→ Problem to solve
Having read the listing below, repeat it exactly.

→ Given records
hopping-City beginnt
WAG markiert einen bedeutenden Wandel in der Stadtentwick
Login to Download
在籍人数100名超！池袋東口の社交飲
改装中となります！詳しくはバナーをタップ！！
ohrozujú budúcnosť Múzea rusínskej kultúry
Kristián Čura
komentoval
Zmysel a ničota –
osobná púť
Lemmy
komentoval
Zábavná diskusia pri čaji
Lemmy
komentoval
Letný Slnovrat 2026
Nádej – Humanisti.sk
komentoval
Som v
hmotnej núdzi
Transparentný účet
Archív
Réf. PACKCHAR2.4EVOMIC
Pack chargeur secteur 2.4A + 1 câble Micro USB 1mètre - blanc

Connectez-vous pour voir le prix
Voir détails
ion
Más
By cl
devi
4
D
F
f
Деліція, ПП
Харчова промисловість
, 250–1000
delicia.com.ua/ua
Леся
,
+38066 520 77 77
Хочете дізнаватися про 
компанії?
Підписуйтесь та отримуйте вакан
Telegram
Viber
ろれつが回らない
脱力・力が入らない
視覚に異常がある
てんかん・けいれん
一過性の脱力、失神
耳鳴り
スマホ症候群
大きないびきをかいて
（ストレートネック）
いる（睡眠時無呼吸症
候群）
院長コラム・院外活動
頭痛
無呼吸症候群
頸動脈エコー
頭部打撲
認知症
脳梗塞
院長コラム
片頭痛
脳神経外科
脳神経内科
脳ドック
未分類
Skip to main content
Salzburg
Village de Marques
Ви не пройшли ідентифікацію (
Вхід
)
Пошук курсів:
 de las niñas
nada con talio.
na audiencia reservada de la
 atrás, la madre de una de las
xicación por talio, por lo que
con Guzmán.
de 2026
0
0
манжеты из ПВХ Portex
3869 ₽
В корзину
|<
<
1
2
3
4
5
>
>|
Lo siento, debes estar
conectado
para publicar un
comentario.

→ Problem solution
hopping-City beginnt
WAG markiert einen bedeutenden Wandel in der Stadtentwick
Login to Download
在籍人数100名超！池袋東口の社交飲
改装中となります！詳しくはバナーをタップ！！
ohrozujú budúcnosť Múzea rusínskej kultúry
Kristián Čura
komentoval
Zmysel a ničota –
osobná púť
Lemmy
komentoval
Zábavná diskusia pri čaji
Lemmy
komentoval
Letný Slnovrat 2026
Nádej – Humanisti.sk
komentoval
Som v
hmotnej núdzi
Transparentný účet
Archív
Réf. PACKCHAR2.4EVOMIC
Pack chargeur secteur 2.4A + 1 câble Micro USB 1mètre - blanc

Connectez-vous pour voir le prix
Voir détails
ion
Más
By cl
devi
4
D
F
f
Деліція, ПП
Харчова промисловість
, 250–1000
delicia.com.ua/ua
Леся
,
+38066 520 77 77
Хочете дізнаватися про 
компанії?
Підписуйтесь та отримуйте вакан
Telegram
Viber
ろれつが回らない
脱力・力が入らない
視覚に異常がある
てんかん・けいれん
一過性の脱力、失神
耳鳴り
スマホ症候群
大きないびきをかいて
（ストレートネック）
いる（睡眠時無呼吸症
候群）
院長コラム・院外活動
頭痛
無呼吸症候群
頸動脈エコー
頭部打撲
認知症
脳梗塞
院長コラム
片頭痛
脳神経外科
脳神経内科
脳ドック
未分類
Skip to main content
Salzburg
Village de Marques
Ви не пройшли ідентифікацію (
Вхід
)
Пошук курсів:
 de las niñas
nada con talio.
na audiencia reservada de la
 atrás, la madre de una de las
xicación por talio, por lo que
con Guzmán.
de 2026
0
0
манжеты из ПВХ Portex
3869 ₽
В корзину
|<
<
1
2
3
4
5
>
>|
Lo siento, debes estar
conectado
para publicar un
comentario.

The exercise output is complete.